> **Work instructions**
List each line of the data below that contains the string "displayed", copying every such line in full. Treat uppercase and lowercase letters as different.

Chart understanding data:
'''
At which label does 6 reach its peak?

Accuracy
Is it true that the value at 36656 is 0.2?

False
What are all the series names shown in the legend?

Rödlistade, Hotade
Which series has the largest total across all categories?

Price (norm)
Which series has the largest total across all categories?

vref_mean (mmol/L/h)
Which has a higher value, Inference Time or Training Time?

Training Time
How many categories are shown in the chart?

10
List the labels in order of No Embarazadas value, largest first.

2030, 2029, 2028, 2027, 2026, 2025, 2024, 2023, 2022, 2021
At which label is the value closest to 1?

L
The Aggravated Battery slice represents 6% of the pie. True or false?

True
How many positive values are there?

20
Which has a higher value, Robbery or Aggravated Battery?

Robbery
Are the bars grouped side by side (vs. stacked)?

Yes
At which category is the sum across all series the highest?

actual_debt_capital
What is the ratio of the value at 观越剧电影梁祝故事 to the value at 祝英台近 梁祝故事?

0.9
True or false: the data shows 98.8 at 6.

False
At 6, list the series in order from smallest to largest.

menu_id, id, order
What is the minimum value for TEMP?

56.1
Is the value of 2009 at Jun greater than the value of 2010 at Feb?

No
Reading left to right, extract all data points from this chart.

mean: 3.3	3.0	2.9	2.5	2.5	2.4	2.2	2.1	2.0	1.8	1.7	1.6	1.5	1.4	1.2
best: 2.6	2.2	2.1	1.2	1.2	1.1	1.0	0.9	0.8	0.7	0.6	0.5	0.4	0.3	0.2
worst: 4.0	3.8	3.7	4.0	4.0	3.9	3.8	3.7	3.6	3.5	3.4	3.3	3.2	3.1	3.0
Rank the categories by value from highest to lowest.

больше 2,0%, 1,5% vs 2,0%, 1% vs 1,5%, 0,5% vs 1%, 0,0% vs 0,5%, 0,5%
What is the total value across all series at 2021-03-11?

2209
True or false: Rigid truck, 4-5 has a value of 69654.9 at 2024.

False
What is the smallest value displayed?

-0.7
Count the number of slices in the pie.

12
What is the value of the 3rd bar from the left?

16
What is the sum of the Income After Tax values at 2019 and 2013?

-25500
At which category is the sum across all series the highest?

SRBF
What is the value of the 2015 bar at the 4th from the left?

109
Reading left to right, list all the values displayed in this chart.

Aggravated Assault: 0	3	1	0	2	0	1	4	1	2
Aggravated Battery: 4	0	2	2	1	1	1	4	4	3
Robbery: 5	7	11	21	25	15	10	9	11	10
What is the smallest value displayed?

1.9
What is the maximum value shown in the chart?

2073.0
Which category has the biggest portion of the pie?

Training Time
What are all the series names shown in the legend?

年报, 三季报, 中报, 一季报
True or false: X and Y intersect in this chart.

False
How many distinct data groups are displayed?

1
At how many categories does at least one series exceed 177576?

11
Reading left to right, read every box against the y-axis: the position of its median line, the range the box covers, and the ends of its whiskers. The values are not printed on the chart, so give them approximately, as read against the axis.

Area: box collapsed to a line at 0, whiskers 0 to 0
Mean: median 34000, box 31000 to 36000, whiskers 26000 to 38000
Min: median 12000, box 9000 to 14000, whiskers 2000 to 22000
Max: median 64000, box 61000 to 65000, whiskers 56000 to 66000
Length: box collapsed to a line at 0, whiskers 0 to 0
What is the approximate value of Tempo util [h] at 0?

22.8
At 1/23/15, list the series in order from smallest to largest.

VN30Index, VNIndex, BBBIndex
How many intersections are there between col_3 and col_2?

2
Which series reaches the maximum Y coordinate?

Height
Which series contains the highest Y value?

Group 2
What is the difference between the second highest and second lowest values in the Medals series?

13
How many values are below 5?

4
'''
> **Answer to the problem**
What is the smallest value displayed?
Reading left to right, list all the values displayed in this chart.
What is the smallest value displayed?
How many distinct data groups are displayed?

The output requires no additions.